(Dataset entries)
^^^^^^^^

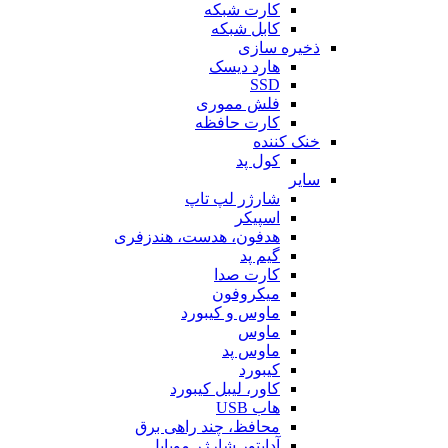
کارت شبکه
کابل شبکه
ذخیره سازی
هارد دیسک
SSD
فلش مموری
کارت حافظه
خنک کننده
کول پد
سایر
شارژر لپ تاپ
اسپیکر
هدفون، هدست، هندزفری
گیم پد
کارت صدا
میکروفون
ماوس و کیبورد
ماوس
ماوس پد
کیبورد
کاور، لیبل کیبورد
هاب USB
محافظ، چند راهی برق
آداپتور شارژر موبایل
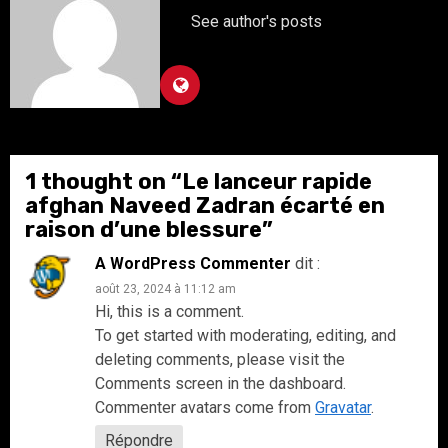
See author's posts
1 thought on “
Le lanceur rapide
afghan Naveed Zadran écarté en
raison d’une blessure
”
A WordPress Commenter
dit :
août 23, 2024 à 11:12 am
Hi, this is a comment.
To get started with moderating, editing, and
deleting comments, please visit the
Comments screen in the dashboard.
Commenter avatars come from
Gravatar
.
Répondre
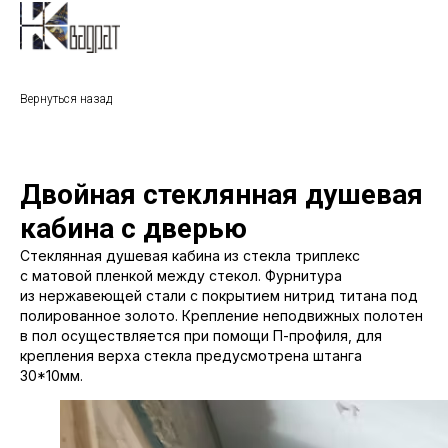
Вернуться назад
Двойная стеклянная душевая
кабина с дверью
Стеклянная душевая кабина из стекла триплекс
с матовой пленкой между стекол. Фурнитура
из нержавеющей стали с покрытием нитрид титана под
полированное золото. Крепление неподвижных полотен
в пол осуществляется при помощи П-профиля, для
крепления верха стекла предусмотрена штанга
30*10мм.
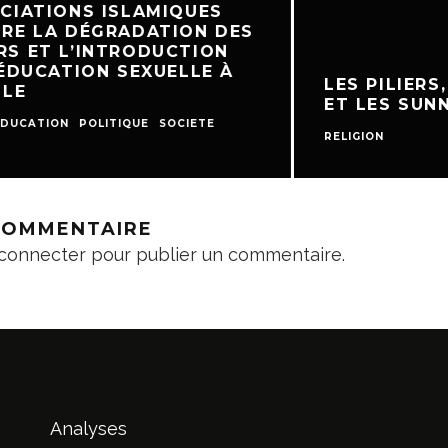
NS ISLAMIQUES
 DÉGRADATION DES
L’INTRODUCTION
TION SEXUELLE À
LES PILIERS, LES 
ET LES SUNNAHS D
N
POLITIQUE
SOCIETE
RELIGION
 COMMENTAIRE
connecter
pour publier un commentaire.
Analyses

^^^^^^^^

▶ [EXERCISE GOAL] Present every line of the material above as a numbered list, omitting blank lines and the bracketed picture placeholders.

▶ [EXERCISE RESULT]
1. کارت شبکه
2. کابل شبکه
3. ذخیره سازی
4. هارد دیسک
5. SSD
6. فلش مموری
7. کارت حافظه
8. خنک کننده
9. کول پد
10. سایر
11. شارژر لپ تاپ
12. اسپیکر
13. هدفون، هدست، هندزفری
14. گیم پد
15. کارت صدا
16. میکروفون
17. ماوس و کیبورد
18. ماوس
19. ماوس پد
20. کیبورد
21. کاور، لیبل کیبورد
22. هاب USB
23. محافظ، چند راهی برق
24. آداپتور شارژر موبایل
25. See author's posts
26. 1 thought on “
27. Le lanceur rapide
28. afghan Naveed Zadran écarté en
29. raison d’une blessure
30. ”
31. A WordPress Commenter
32. dit :
33. août 23, 2024 à 11:12 am
34. Hi, this is a comment.
35. To get started with moderating, editing, and
36. deleting comments, please visit the
37. Comments screen in the dashboard.
38. Commenter avatars come from
39. Gravatar
40. .
41. Répondre
42. Вернуться назад
43. Двойная стеклянная душевая
44. кабина с дверью
45. Стеклянная душевая кабина из стекла триплекс
46. с матовой пленкой между стекол. Фурнитура
47. из нержавеющей стали с покрытием нитрид титана под
48. полированное золото. Крепление неподвижных полотен
49. в пол осуществляется при помощи П-профиля, для
50. крепления верха стекла предусмотрена штанга
51. 30*10мм.
52. NS ISLAMIQUES
53.  DÉGRADATION DES
54. L’INTRODUCTION
55. TION SEXUELLE À
56. LES PILIERS, LES 
57. ET LES SUNNAHS D
58. N
59. POLITIQUE
60. SOCIETE
61. RELIGION
62.  COMMENTAIRE
63. connecter
64. pour publier un commentaire.
65. Analyses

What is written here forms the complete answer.